> [DOCUMENT SEGMENT]:
In late 2013, Peaceful Belly proprietress Josie Erskine decided to start selling pickles--everything from a traditional dill to a Chinese turnip with smoked paprika. To make a batch of pickles, Erskine had to haul her supplies--knobby winter squash, plump radishes, vinegars of every color--into a basement commercial kitchen that she rented in downtown Boise.
"I did find that I didn't really get to choose my own hours as an entrepreneur or be as flexible," said Erskine. "Through the process of doing those pickles, I [learned] that what I was doing was legal in some states to do out of your home. And that's where I got interested in cottage foods."
At least 45 states have passed cottage food laws in the past few years. These bills ease regulations on small-scale producers making low-risk, or "non-potentially hazardous," foods in their home kitchens—things like pies, breads, jams, honey, dried herbs or popcorn. Though Idaho doesn't currently have a cottage food law, a number of people are fighting to change that.
The Idaho Organization of Resource Councils, working closely with the Department of Health and Welfare, helped craft a cottage food bill that was introduced into the Idaho House Health and Welfare Committee last week.
"This bill that's been created comes from multiple people from multiple parts of the state that were all creating a cottage food bill at the same time and we all came together," said Erskine.
House Bill No. 106 proposed that home kitchens making non-potentially hazardous foods be exempt from licensing requirements. The bill defined those foods as containing a "water activity value" of 0.85 or less and a pH level of 4.6 or below when measured at 75 degrees Fahrenheit.

> [INFORMATION SUPPLIED]:
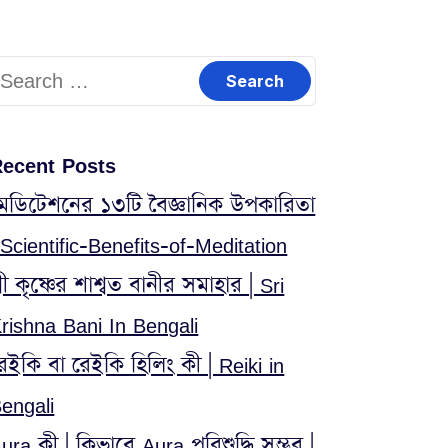
earch
or:
ecent Posts
েডিটেশনের ১৩টি বৈজ্ঞানিক উপকারিতা
 Scientific-Benefits-of-Meditation
্রী কৃষ্ণের শাশ্বত বানীর সমাহার | Sri
rishna Bani In Bengali
েইকি বা রেইকি হিলিং কী | Reiki in
engali
ura কী | কিভাবে Aura পরিশুদ্ধি সম্ভব |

> [YOUR TASK]: Repeat the passage from the article on Idaho's cottage food bill word for word, starting with "House Bill No." and going on through "75 degrees Fahrenheit.". The records have no connection to the text about Idaho's cottage food bill.

> [RESULT OF THE TASK]:
House Bill No. 106 proposed that home kitchens making non-potentially hazardous foods be exempt from licensing requirements. The bill defined those foods as containing a "water activity value" of 0.85 or less and a pH level of 4.6 or below when measured at 75 degrees Fahrenheit.